TASK TO CARRY OUT >> Line by line, copy the material that follows without leaving anything out.

GIVEN DATA >>
▬▬▬
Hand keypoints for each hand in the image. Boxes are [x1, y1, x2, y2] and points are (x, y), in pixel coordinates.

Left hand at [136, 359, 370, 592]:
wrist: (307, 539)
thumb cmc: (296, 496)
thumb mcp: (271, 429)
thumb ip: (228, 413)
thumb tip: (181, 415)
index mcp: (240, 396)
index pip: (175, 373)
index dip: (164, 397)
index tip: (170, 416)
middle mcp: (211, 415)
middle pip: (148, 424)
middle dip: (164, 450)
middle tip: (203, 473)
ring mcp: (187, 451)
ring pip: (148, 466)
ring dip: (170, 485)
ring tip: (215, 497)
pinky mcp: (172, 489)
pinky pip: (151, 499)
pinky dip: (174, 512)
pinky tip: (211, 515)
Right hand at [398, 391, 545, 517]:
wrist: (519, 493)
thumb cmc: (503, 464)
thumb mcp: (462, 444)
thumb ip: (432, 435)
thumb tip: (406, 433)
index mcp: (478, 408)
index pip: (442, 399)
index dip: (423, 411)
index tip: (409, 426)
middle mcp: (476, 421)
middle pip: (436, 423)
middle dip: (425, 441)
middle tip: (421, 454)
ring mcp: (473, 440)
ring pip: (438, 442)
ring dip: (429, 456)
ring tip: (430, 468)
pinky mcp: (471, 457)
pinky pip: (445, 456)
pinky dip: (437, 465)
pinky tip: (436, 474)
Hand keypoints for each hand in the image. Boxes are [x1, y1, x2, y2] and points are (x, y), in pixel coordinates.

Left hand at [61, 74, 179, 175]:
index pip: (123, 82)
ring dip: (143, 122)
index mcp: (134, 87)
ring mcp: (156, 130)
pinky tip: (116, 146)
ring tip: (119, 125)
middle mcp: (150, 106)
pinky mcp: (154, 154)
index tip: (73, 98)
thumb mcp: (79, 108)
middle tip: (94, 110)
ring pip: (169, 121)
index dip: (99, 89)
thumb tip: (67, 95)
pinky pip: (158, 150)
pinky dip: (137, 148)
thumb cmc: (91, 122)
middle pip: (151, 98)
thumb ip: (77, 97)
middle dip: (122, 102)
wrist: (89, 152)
▬▬▬
YOUR SOLUTION >>
Hand keypoints for each hand in the image. Boxes are [x1, y1, x2, y2] and points are (x, y), in pixel coordinates.

Left hand at [136, 359, 370, 592]:
wrist: (307, 539)
thumb cmc: (296, 496)
thumb mcp: (271, 429)
thumb ip: (228, 413)
thumb tip: (181, 415)
index mcp: (240, 396)
index pip: (175, 373)
index dip: (164, 397)
index tip: (170, 416)
middle mcp: (211, 415)
middle pip: (148, 424)
middle dip: (164, 450)
middle tip: (203, 473)
ring mcp: (187, 451)
ring pip: (148, 466)
ring dip: (170, 485)
ring tip: (215, 497)
pinky mcp: (172, 489)
pinky pip: (151, 499)
pinky dip: (174, 512)
pinky tip: (211, 515)
Right hand at [398, 391, 545, 517]:
wrist: (519, 493)
thumb cmc: (503, 464)
thumb mcp: (462, 444)
thumb ip: (432, 435)
thumb tip: (406, 433)
index mcp: (478, 408)
index pip: (442, 399)
index dip: (423, 411)
index tip: (409, 426)
middle mcp: (476, 421)
middle pip: (436, 423)
middle dip: (425, 441)
middle tip: (421, 454)
ring mcp: (473, 440)
ring pip: (438, 442)
ring dip: (429, 456)
ring tip: (430, 468)
pinky mcp: (471, 457)
pinky pip: (445, 456)
pinky dip: (437, 465)
pinky tip: (436, 474)
Hand keypoints for each hand in the image. Boxes are [x1, y1, x2, y2] and points are (x, y), in pixel coordinates.

Left hand at [61, 74, 179, 175]:
index pip: (123, 82)
ring dip: (143, 122)
index mcp: (134, 87)
ring mcp: (156, 130)
pinky tip: (116, 146)
ring tip: (119, 125)
middle mcp: (150, 106)
pinky mcp: (154, 154)
index tip: (73, 98)
thumb mcp: (79, 108)
middle tip: (94, 110)
ring pip: (169, 121)
index dip: (99, 89)
thumb tip: (67, 95)
pinky pip: (158, 150)
pinky dip: (137, 148)
thumb cmc: (91, 122)
middle pip: (151, 98)
thumb ip: (77, 97)
middle dip: (122, 102)
wrist: (89, 152)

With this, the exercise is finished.